Fundamental research or fundamental science is the area of science that focuses on basic mechanisms and principles. The aim is to create knowledge for its own sake, without having to have a concrete application in mind. Scientific breakthroughs often come about when researchers more or less accidentally discover something. And the practical application of scientific discoveries then often only becomes clear in the long term. It therefore makes sense to give researchers free rein in their choice of subject. The KNAW report “Space for independent research” (2015) concluded that the (financial) scope for independent fundamental research has narrowed considerably over the past decade. The TWIN-figures (2016) and the Rathenau report “Chinese dishes” (2016) confirm this finding. Additionally, Ammodo has recognised a more limited availability of resources for researchers 10-15 years after receiving their PhDs. These insights have led to Ammodo and the KNAW together creating the Ammodo KNAW Award which gives both organisations new opportunities to contribute to the stimulation of fundamental science. Ammodo finances the award and, together with the KNAW, is responsible for the nomination and selection process, the communication and the awards ceremony.

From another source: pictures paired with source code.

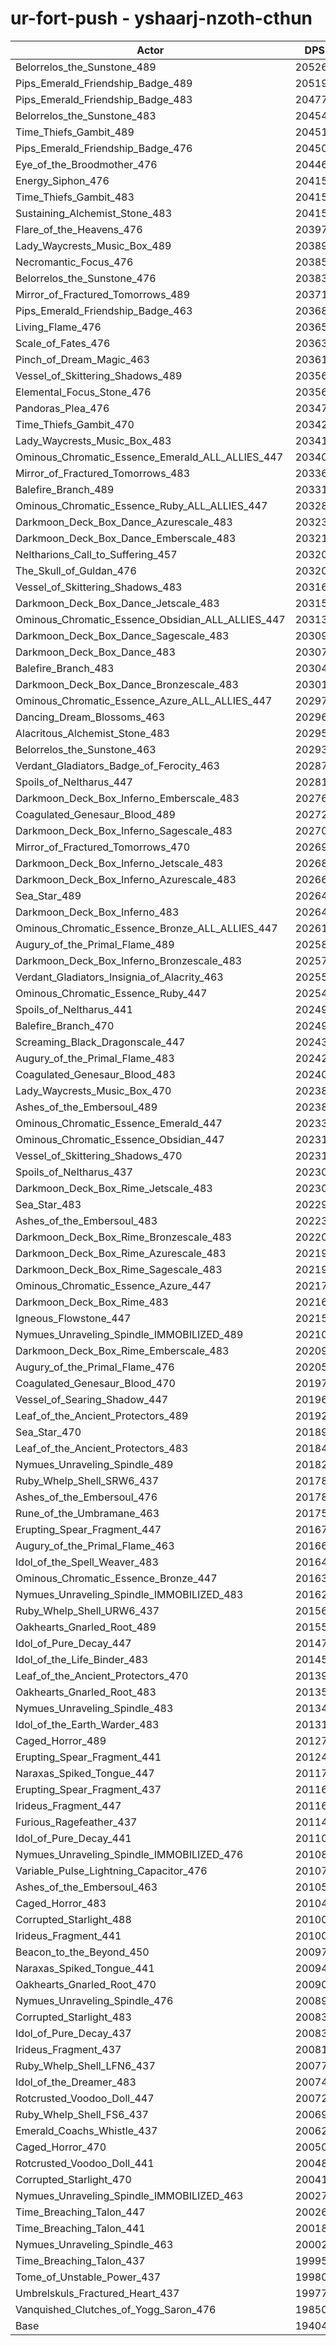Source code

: # ur-fort-push - yshaarj-nzoth-cthun
| Actor | DPS | Increase |
|---|:---:|:---:|
|Belorrelos_the_Sunstone_489|205262|5.78%|
|Pips_Emerald_Friendship_Badge_489|205198|5.75%|
|Pips_Emerald_Friendship_Badge_483|204779|5.53%|
|Belorrelos_the_Sunstone_483|204543|5.41%|
|Time_Thiefs_Gambit_489|204514|5.39%|
|Pips_Emerald_Friendship_Badge_476|204502|5.39%|
|Eye_of_the_Broodmother_476|204465|5.37%|
|Energy_Siphon_476|204157|5.21%|
|Time_Thiefs_Gambit_483|204151|5.21%|
|Sustaining_Alchemist_Stone_483|204151|5.21%|
|Flare_of_the_Heavens_476|203973|5.11%|
|Lady_Waycrests_Music_Box_489|203893|5.07%|
|Necromantic_Focus_476|203853|5.05%|
|Belorrelos_the_Sunstone_476|203838|5.05%|
|Mirror_of_Fractured_Tomorrows_489|203715|4.98%|
|Pips_Emerald_Friendship_Badge_463|203688|4.97%|
|Living_Flame_476|203659|4.95%|
|Scale_of_Fates_476|203637|4.94%|
|Pinch_of_Dream_Magic_463|203611|4.93%|
|Vessel_of_Skittering_Shadows_489|203566|4.91%|
|Elemental_Focus_Stone_476|203565|4.90%|
|Pandoras_Plea_476|203476|4.86%|
|Time_Thiefs_Gambit_470|203429|4.83%|
|Lady_Waycrests_Music_Box_483|203411|4.83%|
|Ominous_Chromatic_Essence_Emerald_ALL_ALLIES_447|203406|4.82%|
|Mirror_of_Fractured_Tomorrows_483|203368|4.80%|
|Balefire_Branch_489|203310|4.77%|
|Ominous_Chromatic_Essence_Ruby_ALL_ALLIES_447|203281|4.76%|
|Darkmoon_Deck_Box_Dance_Azurescale_483|203237|4.74%|
|Darkmoon_Deck_Box_Dance_Emberscale_483|203216|4.72%|
|Neltharions_Call_to_Suffering_457|203209|4.72%|
|The_Skull_of_Guldan_476|203207|4.72%|
|Vessel_of_Skittering_Shadows_483|203166|4.70%|
|Darkmoon_Deck_Box_Dance_Jetscale_483|203158|4.69%|
|Ominous_Chromatic_Essence_Obsidian_ALL_ALLIES_447|203134|4.68%|
|Darkmoon_Deck_Box_Dance_Sagescale_483|203098|4.66%|
|Darkmoon_Deck_Box_Dance_483|203072|4.65%|
|Balefire_Branch_483|203042|4.64%|
|Darkmoon_Deck_Box_Dance_Bronzescale_483|203016|4.62%|
|Ominous_Chromatic_Essence_Azure_ALL_ALLIES_447|202973|4.60%|
|Dancing_Dream_Blossoms_463|202966|4.60%|
|Alacritous_Alchemist_Stone_483|202953|4.59%|
|Belorrelos_the_Sunstone_463|202937|4.58%|
|Verdant_Gladiators_Badge_of_Ferocity_463|202873|4.55%|
|Spoils_of_Neltharus_447|202815|4.52%|
|Darkmoon_Deck_Box_Inferno_Emberscale_483|202761|4.49%|
|Coagulated_Genesaur_Blood_489|202729|4.47%|
|Darkmoon_Deck_Box_Inferno_Sagescale_483|202702|4.46%|
|Mirror_of_Fractured_Tomorrows_470|202698|4.46%|
|Darkmoon_Deck_Box_Inferno_Jetscale_483|202681|4.45%|
|Darkmoon_Deck_Box_Inferno_Azurescale_483|202665|4.44%|
|Sea_Star_489|202645|4.43%|
|Darkmoon_Deck_Box_Inferno_483|202641|4.43%|
|Ominous_Chromatic_Essence_Bronze_ALL_ALLIES_447|202614|4.41%|
|Augury_of_the_Primal_Flame_489|202584|4.40%|
|Darkmoon_Deck_Box_Inferno_Bronzescale_483|202579|4.40%|
|Verdant_Gladiators_Insignia_of_Alacrity_463|202558|4.39%|
|Ominous_Chromatic_Essence_Ruby_447|202549|4.38%|
|Spoils_of_Neltharus_441|202496|4.35%|
|Balefire_Branch_470|202494|4.35%|
|Screaming_Black_Dragonscale_447|202434|4.32%|
|Augury_of_the_Primal_Flame_483|202424|4.32%|
|Coagulated_Genesaur_Blood_483|202400|4.30%|
|Lady_Waycrests_Music_Box_470|202386|4.30%|
|Ashes_of_the_Embersoul_489|202385|4.30%|
|Ominous_Chromatic_Essence_Emerald_447|202330|4.27%|
|Ominous_Chromatic_Essence_Obsidian_447|202313|4.26%|
|Vessel_of_Skittering_Shadows_470|202312|4.26%|
|Spoils_of_Neltharus_437|202306|4.26%|
|Darkmoon_Deck_Box_Rime_Jetscale_483|202306|4.26%|
|Sea_Star_483|202297|4.25%|
|Ashes_of_the_Embersoul_483|202233|4.22%|
|Darkmoon_Deck_Box_Rime_Bronzescale_483|202205|4.20%|
|Darkmoon_Deck_Box_Rime_Azurescale_483|202196|4.20%|
|Darkmoon_Deck_Box_Rime_Sagescale_483|202190|4.20%|
|Ominous_Chromatic_Essence_Azure_447|202172|4.19%|
|Darkmoon_Deck_Box_Rime_483|202167|4.18%|
|Igneous_Flowstone_447|202150|4.18%|
|Nymues_Unraveling_Spindle_IMMOBILIZED_489|202102|4.15%|
|Darkmoon_Deck_Box_Rime_Emberscale_483|202093|4.15%|
|Augury_of_the_Primal_Flame_476|202057|4.13%|
|Coagulated_Genesaur_Blood_470|201971|4.08%|
|Vessel_of_Searing_Shadow_447|201961|4.08%|
|Leaf_of_the_Ancient_Protectors_489|201926|4.06%|
|Sea_Star_470|201894|4.04%|
|Leaf_of_the_Ancient_Protectors_483|201847|4.02%|
|Nymues_Unraveling_Spindle_489|201821|4.01%|
|Ruby_Whelp_Shell_SRW6_437|201789|3.99%|
|Ashes_of_the_Embersoul_476|201788|3.99%|
|Rune_of_the_Umbramane_463|201754|3.97%|
|Erupting_Spear_Fragment_447|201672|3.93%|
|Augury_of_the_Primal_Flame_463|201669|3.93%|
|Idol_of_the_Spell_Weaver_483|201645|3.92%|
|Ominous_Chromatic_Essence_Bronze_447|201637|3.91%|
|Nymues_Unraveling_Spindle_IMMOBILIZED_483|201620|3.90%|
|Ruby_Whelp_Shell_URW6_437|201560|3.87%|
|Oakhearts_Gnarled_Root_489|201559|3.87%|
|Idol_of_Pure_Decay_447|201474|3.83%|
|Idol_of_the_Life_Binder_483|201456|3.82%|
|Leaf_of_the_Ancient_Protectors_470|201398|3.79%|
|Oakhearts_Gnarled_Root_483|201354|3.77%|
|Nymues_Unraveling_Spindle_483|201341|3.76%|
|Idol_of_the_Earth_Warder_483|201317|3.75%|
|Caged_Horror_489|201278|3.73%|
|Erupting_Spear_Fragment_441|201247|3.71%|
|Naraxas_Spiked_Tongue_447|201178|3.67%|
|Erupting_Spear_Fragment_437|201160|3.67%|
|Irideus_Fragment_447|201160|3.67%|
|Furious_Ragefeather_437|201149|3.66%|
|Idol_of_Pure_Decay_441|201102|3.64%|
|Nymues_Unraveling_Spindle_IMMOBILIZED_476|201083|3.63%|
|Variable_Pulse_Lightning_Capacitor_476|201074|3.62%|
|Ashes_of_the_Embersoul_463|201058|3.61%|
|Caged_Horror_483|201040|3.60%|
|Corrupted_Starlight_488|201002|3.58%|
|Irideus_Fragment_441|201001|3.58%|
|Beacon_to_the_Beyond_450|200971|3.57%|
|Naraxas_Spiked_Tongue_441|200944|3.55%|
|Oakhearts_Gnarled_Root_470|200908|3.54%|
|Nymues_Unraveling_Spindle_476|200894|3.53%|
|Corrupted_Starlight_483|200835|3.50%|
|Idol_of_Pure_Decay_437|200830|3.50%|
|Irideus_Fragment_437|200818|3.49%|
|Ruby_Whelp_Shell_LFN6_437|200770|3.46%|
|Idol_of_the_Dreamer_483|200740|3.45%|
|Rotcrusted_Voodoo_Doll_447|200723|3.44%|
|Ruby_Whelp_Shell_FS6_437|200693|3.42%|
|Emerald_Coachs_Whistle_437|200624|3.39%|
|Caged_Horror_470|200507|3.33%|
|Rotcrusted_Voodoo_Doll_441|200480|3.31%|
|Corrupted_Starlight_470|200413|3.28%|
|Nymues_Unraveling_Spindle_IMMOBILIZED_463|200273|3.21%|
|Time_Breaching_Talon_447|200263|3.20%|
|Time_Breaching_Talon_441|200183|3.16%|
|Nymues_Unraveling_Spindle_463|200029|3.08%|
|Time_Breaching_Talon_437|199950|3.04%|
|Tome_of_Unstable_Power_437|199805|2.97%|
|Umbrelskuls_Fractured_Heart_437|199778|2.95%|
|Vanquished_Clutches_of_Yogg_Saron_476|198501|2.29%|
|Base|194048|0.00%|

José van Dijk, President of the KNAW: “The Ammodo KNAW Award is an important stimulus for fundamental research across the full range of sciences: from pure science, to the social and natural sciences. In addition, this award allows young researchers who are already halfway into their scientific careers the opportunity to enter as yet uncharted territory, with open minds searching for new knowledge”.
The first Ammodo KNAW Awards were made in 2015 to Caroline Klaver (Biomedical Sciences), Thijn Brummelkamp ( Biomedical Sciences), Asifa Majid (Humanities), Barteld Kooi (Humanities), Arwen Deuss (Natural Sciences), Ronald Hanson (Natural Sciences), Serge Dumoulin (Social Sciences) and Frank van Tubergen (Social Sciences).
The next Ammodo KNAW Awards will be presented in March 2017 to Jeroen Geurts (Biomedical Sciences), Eva van Rooij (Biomedical Sciences), Olivier Hekster (Humanities), Alicia Montoya (Humanties), Appy Sluijs (Natural Sciences), Guido van der Werf (Natural Sciences), Roshan Cools (Social Sciences), Eveline Crone (Social Sciences).